AuthorWagner, Andreas


Electricity price models, which use demand as a state variable are known as structural, hybrid or supply/demand models. In this class of models, the supply side (electricity production) and the demand side (electricity consumption) are described separately. (1) The market price of electricity is determined by the marginal production unit in the merit order. All models in the literature use demand as a state variable, which is the only one in the early work by Barlow (2002). More recent approaches further include capacity (cf. Cartea and Villaplana (2008)), fuel prices (cf. Pirrong and Jermakyan (2008), Coulon and Howison (2009), D'Aertrycke and Smeers (2010), Carmona, Coulon, and Schwarz (2011)), (2) or both (cf. Aid et al. (2009), Aid, Campi, and Langrene (2012)). Lyle and Elliott (2009) and Burger et al. (2004) also have a load dependent component in their model. Demand therefore plays a key role in those models and should be modeled carefully. A survey on this class of models including its benefits and obstacles as well as some extensions is given in Carmona and Coulon (2012).

In recent years there has been a rapid growth in installed capacity of renewable energy sources (hydro, wind, solar, (3) biomass, geothermal), which is expected to continue for decades. Half of the worldwide newly added capacity in 2010 has been of renewable technologies (including hydro). In the European Union, renewables account for more than 40% of yearly capacity additions since 2005. (4) Due to strong political support, especially Germany already has a considerable high share of wind and solar power plants in its electricity system. By September 2012, Germany had 29 GW installed capacity of wind power plants and 30 GW installed capacity of solar power plants, which together accounts for about 35% of total installed capacity. (5) In 2011, 20% of German electricity consumption has been produced by renewable sources. (6) Scenarios (7) for the year 2022 see renewable installed capacity in Germany between 93 GW and 150 GW, which is (much) more than the German yearly peak demand (in 2010 at about 83 GW). In all those scenarios, conventional installed capacity is predicted to decrease to between 82 GW and 92 GW.

This considerable amount of renewables sources in the system and the regulatory circumstances (see below) heavily influence the electricity price for Germany, which is traded at the EEX and EPEX. In Figure 1 an hourly production stack and the corresponding market prices are displayed. Supply is split into production from wind, production from solar and residual production, which is covered by technologies other than wind and solar, i.e. mainly conventional generation units like nuclear, lignite, coal, and gas. The prices follow the profile of residual production (which is determined by subtracting renewable infeed from demand), so we conclude that the intra-day price shape heavily depends on the amount of renewable infeed

In this paper we suggest a model which extends existing models in this direction, as this is not accounted for in existing supply/demand models in the literature. Moreover, the model components can be used in economic models for the generation of wind and solar production time-series. (8)

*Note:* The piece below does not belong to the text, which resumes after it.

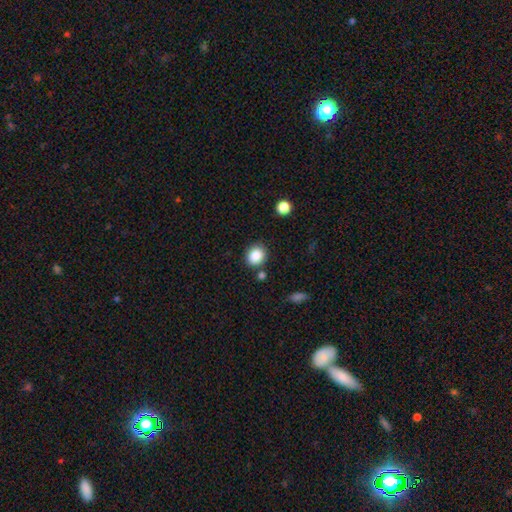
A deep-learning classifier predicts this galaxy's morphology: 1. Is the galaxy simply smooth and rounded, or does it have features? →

The effect of renewable infeed is also seen in time-series of hourly spot prices as plotted in Figure 2 from 2005 to 2011. There are less positive spikes since 2009 and they also reduced in magnitude. On the other hand, negative prices started to occur and especially in 2009 negative spikes are much more present than positive ones. In 2010 and 2011, the size of negative spikes reduced, indicating that producers are learning and trying to avoid negative prices (e.g. by assembling a more flexible power plant portfolio). The time series for 2011 in Figure 3 reveals that there are still some moderate spikes in the market, both positive and negative. The typical situation in case of negative spikes is a very high renewable infeed (usually for a few hours only, caused by fluctuating wind infeed) on days with generally low demand (public holiday, weekend). The electricity oversupply during those hours is caused by baseload plants, which cannot be economically switched off for a few hours only (there are also technical restrictions). They are prepared to accept negative prices for a short time period in order to be able to continue with their production. Positive spikes occur usually in times of high conventional demand. Germany has enough conventional capacity to meet peak demand even in times of zero renewable infeed (Bundesnetzagentur (2011)), but the conventional capacity is near its limit in those situations. Further causes of positive spikes are unexpected outages. The increasing share of solar infeed is reducing the (positive) spike risk. Solar produces mainly during hours of peak demand, so it reduces conventional peakload. This is the peak-shaving effect, which is also visible since 2010 in Figure 1. A third characteristic of spotprices seen in the figures is the seasonality on different time-scales. There is intra-day seasonality (Figure 1) weekly seasonality (Figure 3) and a yearly seasonality (Figure 2 and Figure 3).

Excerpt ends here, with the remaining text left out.